SELECTED PASSAGE:
══════

I Should Be with You is the sixth studio album by American country music artist Steve Wariner. It was released on March 7, 1988 by MCA Records. It includes the singles "Baby I'm Yours", "I Should Be With You" and "Hold On (A Little Longer)", which reached #2, #2, and #6, respectively, on the Billboard country charts. The album peaked at #20 on Top Country Albums. "More Than Enough" was recorded the same year by Glen Campbell on Light Years, also produced by Jimmy Bowen for MCA.

Track listing

Personnel
Glen Campbell - background vocals (track 2)
George Grantham - background vocals (tracks 3, 6)
Russ Kunkel - drums (all tracks)
Allyn Love - steel guitar (track 3), dobro (track 4)
Mac McAnally - keyboards (track 7), background vocals (tracks 1, 10)

══════

SUPPLIED INFORMATION:
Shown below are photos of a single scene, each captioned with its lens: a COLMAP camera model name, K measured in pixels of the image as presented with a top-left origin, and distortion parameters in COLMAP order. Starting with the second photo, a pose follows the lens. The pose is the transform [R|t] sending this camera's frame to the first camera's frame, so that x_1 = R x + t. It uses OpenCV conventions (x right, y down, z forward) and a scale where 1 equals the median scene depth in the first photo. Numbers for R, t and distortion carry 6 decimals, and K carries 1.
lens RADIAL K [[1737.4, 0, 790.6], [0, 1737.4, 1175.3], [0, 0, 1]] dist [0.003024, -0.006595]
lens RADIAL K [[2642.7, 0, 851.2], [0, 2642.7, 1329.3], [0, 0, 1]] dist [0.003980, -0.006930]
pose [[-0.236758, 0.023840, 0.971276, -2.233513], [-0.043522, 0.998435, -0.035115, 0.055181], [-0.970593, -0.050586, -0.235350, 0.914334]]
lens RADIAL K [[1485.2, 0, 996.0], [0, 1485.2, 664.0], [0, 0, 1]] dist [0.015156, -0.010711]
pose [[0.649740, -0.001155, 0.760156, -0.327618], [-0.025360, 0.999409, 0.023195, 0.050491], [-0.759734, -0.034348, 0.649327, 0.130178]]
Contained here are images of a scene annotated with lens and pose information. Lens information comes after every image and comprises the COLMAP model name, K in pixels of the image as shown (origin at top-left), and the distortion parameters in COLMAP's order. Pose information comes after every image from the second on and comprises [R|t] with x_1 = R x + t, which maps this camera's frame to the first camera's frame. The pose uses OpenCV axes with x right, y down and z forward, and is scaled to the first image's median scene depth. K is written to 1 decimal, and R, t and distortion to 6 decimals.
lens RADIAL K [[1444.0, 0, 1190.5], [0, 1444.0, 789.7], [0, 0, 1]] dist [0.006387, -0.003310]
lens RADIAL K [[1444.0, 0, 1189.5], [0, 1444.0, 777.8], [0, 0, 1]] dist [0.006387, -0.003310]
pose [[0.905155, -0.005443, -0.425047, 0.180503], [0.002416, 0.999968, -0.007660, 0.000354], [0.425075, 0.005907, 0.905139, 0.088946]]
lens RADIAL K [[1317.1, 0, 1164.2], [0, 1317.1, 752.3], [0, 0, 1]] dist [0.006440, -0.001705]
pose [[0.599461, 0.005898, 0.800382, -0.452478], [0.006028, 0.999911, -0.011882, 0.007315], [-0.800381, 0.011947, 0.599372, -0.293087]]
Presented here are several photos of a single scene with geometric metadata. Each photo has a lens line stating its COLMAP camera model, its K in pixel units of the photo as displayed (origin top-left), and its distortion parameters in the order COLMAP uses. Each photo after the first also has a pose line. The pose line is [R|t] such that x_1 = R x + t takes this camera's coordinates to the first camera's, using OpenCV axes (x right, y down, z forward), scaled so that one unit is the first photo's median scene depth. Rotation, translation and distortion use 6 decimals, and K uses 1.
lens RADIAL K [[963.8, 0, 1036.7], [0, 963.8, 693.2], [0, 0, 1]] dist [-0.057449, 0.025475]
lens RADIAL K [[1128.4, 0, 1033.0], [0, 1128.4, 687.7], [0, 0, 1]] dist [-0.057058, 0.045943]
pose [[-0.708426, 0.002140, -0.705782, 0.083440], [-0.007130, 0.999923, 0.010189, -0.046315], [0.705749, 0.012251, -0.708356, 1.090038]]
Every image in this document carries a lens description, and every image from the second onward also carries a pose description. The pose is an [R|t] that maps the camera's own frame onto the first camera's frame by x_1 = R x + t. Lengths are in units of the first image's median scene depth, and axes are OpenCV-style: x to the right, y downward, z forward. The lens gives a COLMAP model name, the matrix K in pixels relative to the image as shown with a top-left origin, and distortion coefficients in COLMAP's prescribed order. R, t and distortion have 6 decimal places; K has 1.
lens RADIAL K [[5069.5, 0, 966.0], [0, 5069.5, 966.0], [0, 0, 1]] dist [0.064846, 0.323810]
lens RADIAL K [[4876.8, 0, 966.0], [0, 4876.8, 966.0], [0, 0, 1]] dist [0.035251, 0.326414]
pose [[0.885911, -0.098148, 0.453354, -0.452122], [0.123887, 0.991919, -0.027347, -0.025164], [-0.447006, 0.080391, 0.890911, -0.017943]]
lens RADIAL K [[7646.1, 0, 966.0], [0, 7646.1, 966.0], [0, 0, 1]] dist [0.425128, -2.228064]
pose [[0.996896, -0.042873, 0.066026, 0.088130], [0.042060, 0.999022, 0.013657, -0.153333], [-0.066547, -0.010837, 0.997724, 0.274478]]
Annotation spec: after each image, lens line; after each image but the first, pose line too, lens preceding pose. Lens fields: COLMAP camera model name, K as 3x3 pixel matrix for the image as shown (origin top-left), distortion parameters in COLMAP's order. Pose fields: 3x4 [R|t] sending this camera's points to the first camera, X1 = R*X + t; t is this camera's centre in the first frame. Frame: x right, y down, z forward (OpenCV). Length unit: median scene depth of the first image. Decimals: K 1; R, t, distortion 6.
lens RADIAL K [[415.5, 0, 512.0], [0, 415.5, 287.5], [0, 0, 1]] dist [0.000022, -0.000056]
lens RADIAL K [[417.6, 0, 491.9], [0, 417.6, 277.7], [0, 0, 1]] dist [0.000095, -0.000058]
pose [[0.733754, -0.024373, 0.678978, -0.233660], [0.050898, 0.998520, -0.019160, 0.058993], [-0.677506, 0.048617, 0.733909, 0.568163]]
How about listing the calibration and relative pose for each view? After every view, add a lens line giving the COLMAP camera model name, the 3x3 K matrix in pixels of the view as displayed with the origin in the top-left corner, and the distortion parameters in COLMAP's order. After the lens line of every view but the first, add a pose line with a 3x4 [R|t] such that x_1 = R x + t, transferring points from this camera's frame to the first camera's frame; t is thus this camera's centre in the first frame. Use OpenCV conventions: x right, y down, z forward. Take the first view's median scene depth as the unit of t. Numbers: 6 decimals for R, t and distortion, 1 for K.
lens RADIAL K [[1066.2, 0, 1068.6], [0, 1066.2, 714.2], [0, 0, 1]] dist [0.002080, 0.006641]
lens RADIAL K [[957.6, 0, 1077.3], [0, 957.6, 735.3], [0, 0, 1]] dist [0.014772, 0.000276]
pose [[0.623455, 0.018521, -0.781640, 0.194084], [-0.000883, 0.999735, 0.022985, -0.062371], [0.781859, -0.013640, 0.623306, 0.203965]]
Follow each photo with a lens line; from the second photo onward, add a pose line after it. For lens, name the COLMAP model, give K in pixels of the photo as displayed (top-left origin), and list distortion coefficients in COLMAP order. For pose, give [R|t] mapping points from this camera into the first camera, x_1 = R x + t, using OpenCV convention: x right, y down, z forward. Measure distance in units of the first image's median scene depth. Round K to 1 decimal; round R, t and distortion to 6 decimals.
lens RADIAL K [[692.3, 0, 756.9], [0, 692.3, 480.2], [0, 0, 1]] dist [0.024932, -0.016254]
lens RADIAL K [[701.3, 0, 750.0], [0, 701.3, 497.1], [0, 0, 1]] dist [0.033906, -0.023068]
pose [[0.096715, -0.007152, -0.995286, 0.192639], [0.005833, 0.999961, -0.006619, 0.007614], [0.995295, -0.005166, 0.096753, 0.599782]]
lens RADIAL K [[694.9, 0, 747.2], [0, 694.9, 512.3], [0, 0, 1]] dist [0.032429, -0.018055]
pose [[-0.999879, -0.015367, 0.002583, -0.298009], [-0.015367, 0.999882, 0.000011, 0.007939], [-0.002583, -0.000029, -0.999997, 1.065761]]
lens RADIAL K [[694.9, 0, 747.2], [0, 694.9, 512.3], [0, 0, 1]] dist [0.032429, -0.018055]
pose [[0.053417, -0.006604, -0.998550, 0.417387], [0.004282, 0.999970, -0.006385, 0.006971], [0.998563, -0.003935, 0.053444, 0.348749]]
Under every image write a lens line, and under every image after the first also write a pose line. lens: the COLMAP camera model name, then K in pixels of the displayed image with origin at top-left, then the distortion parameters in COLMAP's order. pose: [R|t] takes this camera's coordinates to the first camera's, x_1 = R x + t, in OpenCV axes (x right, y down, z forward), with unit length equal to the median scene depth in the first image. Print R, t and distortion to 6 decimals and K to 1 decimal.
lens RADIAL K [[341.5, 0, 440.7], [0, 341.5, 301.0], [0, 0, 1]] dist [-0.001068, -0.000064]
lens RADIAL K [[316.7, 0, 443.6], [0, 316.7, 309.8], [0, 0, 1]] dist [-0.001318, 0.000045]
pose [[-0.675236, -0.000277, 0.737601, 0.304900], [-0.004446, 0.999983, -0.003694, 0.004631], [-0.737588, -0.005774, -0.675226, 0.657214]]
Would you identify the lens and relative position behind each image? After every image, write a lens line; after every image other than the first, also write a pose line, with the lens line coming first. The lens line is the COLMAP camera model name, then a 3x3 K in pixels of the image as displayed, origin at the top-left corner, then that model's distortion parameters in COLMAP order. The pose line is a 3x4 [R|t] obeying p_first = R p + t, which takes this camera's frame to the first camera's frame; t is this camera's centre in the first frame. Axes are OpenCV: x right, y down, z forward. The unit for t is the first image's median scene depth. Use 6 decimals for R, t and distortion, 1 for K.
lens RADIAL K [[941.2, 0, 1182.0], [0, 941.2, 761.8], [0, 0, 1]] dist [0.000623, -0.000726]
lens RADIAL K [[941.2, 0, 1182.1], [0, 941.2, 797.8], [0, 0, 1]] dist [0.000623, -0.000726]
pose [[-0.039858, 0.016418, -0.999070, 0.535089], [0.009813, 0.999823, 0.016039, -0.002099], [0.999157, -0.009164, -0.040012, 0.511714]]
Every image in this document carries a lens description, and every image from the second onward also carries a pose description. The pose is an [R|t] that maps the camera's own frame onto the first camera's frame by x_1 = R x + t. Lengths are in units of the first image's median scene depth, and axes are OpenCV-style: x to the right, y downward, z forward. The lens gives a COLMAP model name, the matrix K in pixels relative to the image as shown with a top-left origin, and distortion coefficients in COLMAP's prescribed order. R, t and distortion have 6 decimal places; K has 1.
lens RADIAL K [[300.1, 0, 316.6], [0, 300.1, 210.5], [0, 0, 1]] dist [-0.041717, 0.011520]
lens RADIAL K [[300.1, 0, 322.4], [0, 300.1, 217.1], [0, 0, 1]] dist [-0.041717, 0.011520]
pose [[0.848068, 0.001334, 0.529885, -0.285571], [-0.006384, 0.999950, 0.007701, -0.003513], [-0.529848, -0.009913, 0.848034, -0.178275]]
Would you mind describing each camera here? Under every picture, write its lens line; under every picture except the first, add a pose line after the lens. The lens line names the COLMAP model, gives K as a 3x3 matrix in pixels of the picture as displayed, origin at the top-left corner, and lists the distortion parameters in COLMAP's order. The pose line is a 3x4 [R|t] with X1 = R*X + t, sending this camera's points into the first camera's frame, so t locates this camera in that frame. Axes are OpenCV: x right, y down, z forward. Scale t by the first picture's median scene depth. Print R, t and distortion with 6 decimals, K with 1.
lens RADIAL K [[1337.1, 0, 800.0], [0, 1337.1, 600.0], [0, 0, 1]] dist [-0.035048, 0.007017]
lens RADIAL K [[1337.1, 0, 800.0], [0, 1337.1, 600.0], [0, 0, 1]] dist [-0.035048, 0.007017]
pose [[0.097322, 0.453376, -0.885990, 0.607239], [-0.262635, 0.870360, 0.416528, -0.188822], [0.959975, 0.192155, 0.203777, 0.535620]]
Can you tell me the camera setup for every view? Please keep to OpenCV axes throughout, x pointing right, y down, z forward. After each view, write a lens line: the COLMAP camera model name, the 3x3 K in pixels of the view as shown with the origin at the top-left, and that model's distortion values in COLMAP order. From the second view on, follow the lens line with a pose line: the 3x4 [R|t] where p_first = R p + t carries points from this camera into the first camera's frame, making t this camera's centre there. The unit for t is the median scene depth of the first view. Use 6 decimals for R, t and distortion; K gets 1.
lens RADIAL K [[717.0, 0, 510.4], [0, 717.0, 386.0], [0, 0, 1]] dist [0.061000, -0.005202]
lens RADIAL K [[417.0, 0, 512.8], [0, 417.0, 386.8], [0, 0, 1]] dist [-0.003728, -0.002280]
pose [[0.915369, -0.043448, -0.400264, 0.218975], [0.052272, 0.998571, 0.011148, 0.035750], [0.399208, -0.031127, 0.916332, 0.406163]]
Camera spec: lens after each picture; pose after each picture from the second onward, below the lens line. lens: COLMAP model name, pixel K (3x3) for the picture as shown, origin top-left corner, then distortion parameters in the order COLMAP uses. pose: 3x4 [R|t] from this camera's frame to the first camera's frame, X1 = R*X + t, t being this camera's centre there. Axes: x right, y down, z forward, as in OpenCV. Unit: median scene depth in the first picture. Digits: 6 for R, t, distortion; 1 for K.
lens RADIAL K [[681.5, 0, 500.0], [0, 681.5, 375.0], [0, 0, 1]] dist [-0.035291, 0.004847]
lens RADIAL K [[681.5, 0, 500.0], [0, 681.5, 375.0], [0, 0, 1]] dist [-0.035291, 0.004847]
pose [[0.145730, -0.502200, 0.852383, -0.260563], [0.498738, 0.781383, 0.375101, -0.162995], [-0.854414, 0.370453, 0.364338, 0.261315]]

══════

EXERCISES TO COMPLETE:
A: Set down the album article word for word, between "I Should Be with You is" and "dobro (track 4)", inclusive.
B: In the album article, what position did the album reach on Top Country Albums?
C: Continue the album article from the point where it stops.

ANSWERS FOR THE TASKS:
A:
I Should Be with You is the sixth studio album by American country music artist Steve Wariner. It was released on March 7, 1988 by MCA Records. It includes the singles "Baby I'm Yours", "I Should Be With You" and "Hold On (A Little Longer)", which reached #2, #2, and #6, respectively, on the Billboard country charts. The album peaked at #20 on Top Country Albums. "More Than Enough" was recorded the same year by Glen Campbell on Light Years, also produced by Jimmy Bowen for MCA.

Track listing

Personnel
Glen Campbell - background vocals (track 2)
George Grantham - background vocals (tracks 3, 6)
Russ Kunkel - drums (all tracks)
Allyn Love - steel guitar (track 3), dobro (track 4)

B: #20

C:
Mark O'Connor - fiddle (tracks 2-4), mandolin (track 2)
Bill Payne - DX-7 (tracks 1, 2, 5), keyboards (tracks 3, 7, 9), piano (tracks 6, 8, 10)
Leland Sklar - bass guitar (all tracks)
Wendy Waldman - background vocals (tracks 1, 10)
Billy Joe Walker Jr. - acoustic guitar (tracks 3, 4, 6-8), electric guitar (tracks 1, 2, 5, 9, 10), hi-string guitar (track 4)
Steve Wariner - lead vocals (all tracks), background vocals (track 1), acoustic guitar (tracks 1, 2, 4, 5, 7), acoustic guitar solo (track 3), electric guitar (tracks 6, 8-10), electric guitar solo (tracks 1, 6-9)
Terry Wariner - background vocals (tracks 3, 4, 6)
Reggie Young - electric guitar (all tracks)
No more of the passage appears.